Third, the Report. Batch Ops will generate a detailed completion report—also stored in a bucket you specify—that tells you which objects succeeded, which failed, and why. This is non-negotiable. Always, always enable it. The last thing you want is a million-object job failing silently on object #42 and you having no clue.

A Real-World Example: The Great Glacier Thaw

Let’s say you got a little overzealous with lifecycle policies and moved a few terabytes of infrequently accessed data into S3 Glacier Flexible Retrieval. Now you need it all back. Manually restoring each file via the console would be a special kind of hell. Batch Ops to the rescue.

First, create your manifest of objects in Glacier. An S3 Inventory report is perfect for this. Then, you’d use the AWS CLI to create the job. Notice how we specify every detail: the manifest, the action, the report, and, crucially, the IAM Role that Batch Ops will assume to perform the work.

# Create a JSON file (restore-action.json) defining the action
{
  "S3InitiateRestoreObject": {
    "ExpirationInDays": 7,
    "GlacierJobTier": "BULK"
  }
}

# Create a JSON file (manifest.json) pointing to our CSV manifest
{
  "Spec": {
    "Format": "S3InventoryReport_CSV_20211130",
    "SourceBucket": "my-inventory-bucket"
  }
}

# Create the Batch Job using the AWS CLI
aws s3control create-job \
    --account-id YOUR_ACCOUNT_ID \
    --role-arn arn:aws:iam::YOUR_ACCOUNT_ID:role/S3BatchOpsRole \
    --manifest file://manifest.json \
    --operation file://restore-action.json \
    --report '{
      "Bucket": "arn:aws:s3:::my-report-bucket",
      "Format": "Report_CSV_20180820",
      "Enabled": true,
      "Prefix": "batch-reports",
      "ReportScope": "AllTasks"
    }' \
    --priority 10 \
    --description "Restore all Glacier objects from inventory report" \
    --region us-east-1

The Devil in the Details: Pitfalls and Best Practices

This is where I earn my keep. Batch Ops is powerful, but it will happily shoot you in the foot if you let it.
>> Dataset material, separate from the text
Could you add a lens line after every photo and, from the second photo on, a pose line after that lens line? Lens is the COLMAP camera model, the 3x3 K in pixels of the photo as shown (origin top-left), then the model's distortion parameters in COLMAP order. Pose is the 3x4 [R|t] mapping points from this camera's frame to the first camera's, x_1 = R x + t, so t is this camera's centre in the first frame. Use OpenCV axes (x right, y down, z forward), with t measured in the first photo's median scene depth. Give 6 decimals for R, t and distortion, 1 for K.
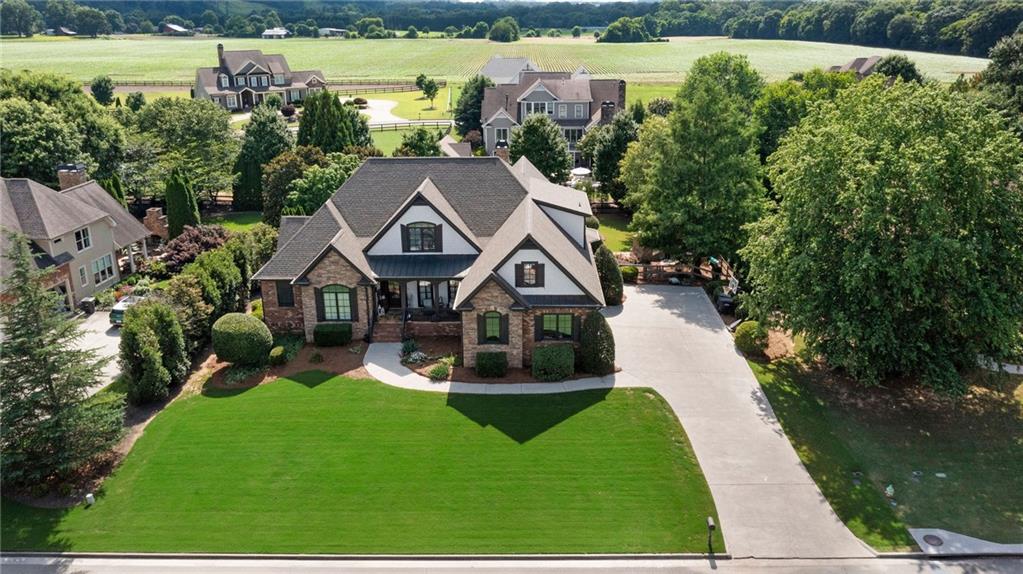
lens RADIAL K [[810.9, 0, 511.5], [0, 810.9, 287.0], [0, 0, 1]] dist [0.000615, 0.003065]
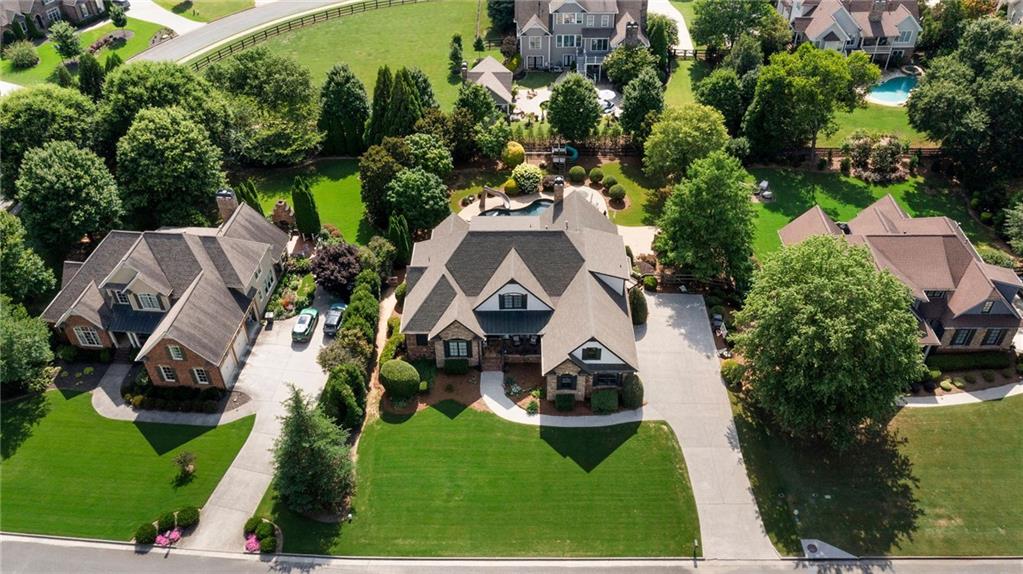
lens RADIAL K [[810.9, 0, 511.5], [0, 810.9, 287.0], [0, 0, 1]] dist [0.000615, 0.003065]
pose [[0.999922, -0.010067, 0.007335, -0.135170], [0.006769, 0.933515, 0.358475, -0.664503], [-0.010456, -0.358397, 0.933511, -0.385124]]
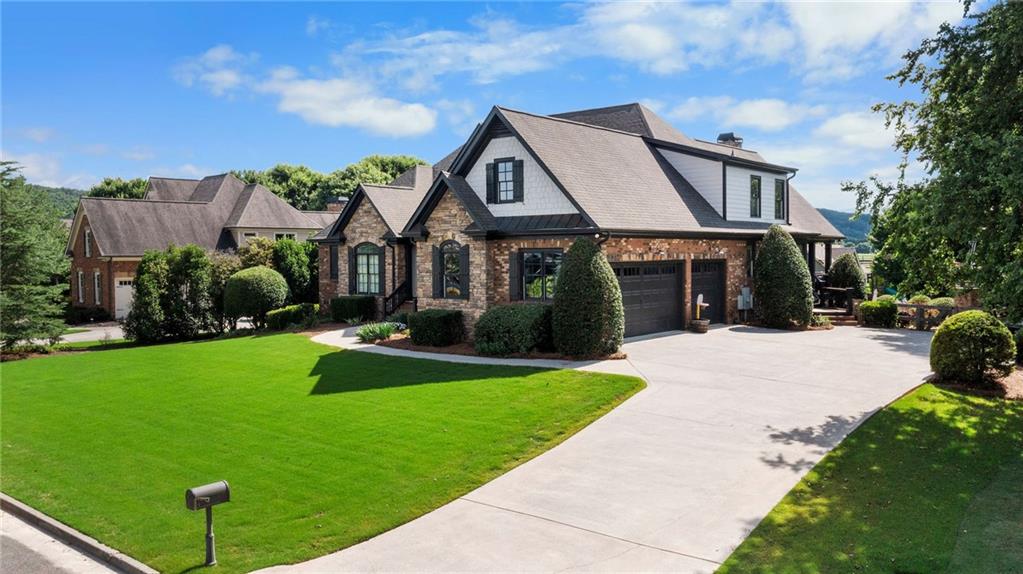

IAM is Everything: The most common point of failure. The IAM role you specify must have permission to read the manifest, perform the action on every target object, and write the completion report. If your role can’t tag an object, the entire job fails for that object. Test your role’s permissions rigorously.
Idempotency is Key: Most Batch Ops actions are idempotent, meaning running them multiple times has the same effect as running them once. This is good. But be wary of actions that aren’t. For example, if your copy job fails halfway and you restart it, will you end up with duplicates? Plan for this.
Cost and Speed: You can set a priority from 0-999. Higher priority jobs cost more but run faster. For a massive, non-urgent job, save your money and set a low priority. AWS will still churn through it, just at a more leisurely pace.
The “Null” Version: See that null in the versionId column? That’s not a suggestion; it’s the required value for objects that do not have a version ID. If you leave it blank or put NONE or something else, the job will fail for that entry. It’s pedantic, but so is software.
Check the Report, You Maniac: I said it before, but it’s worth repeating. The completion report is your only source of truth. A job can show “Completed” in the console but still have thousands of failed tasks due to permission errors. Always download and scan the report for errors. Your robot army is powerful, but it’s also very literal. It will do exactly what you tell it to, even if that’s the wrong thing.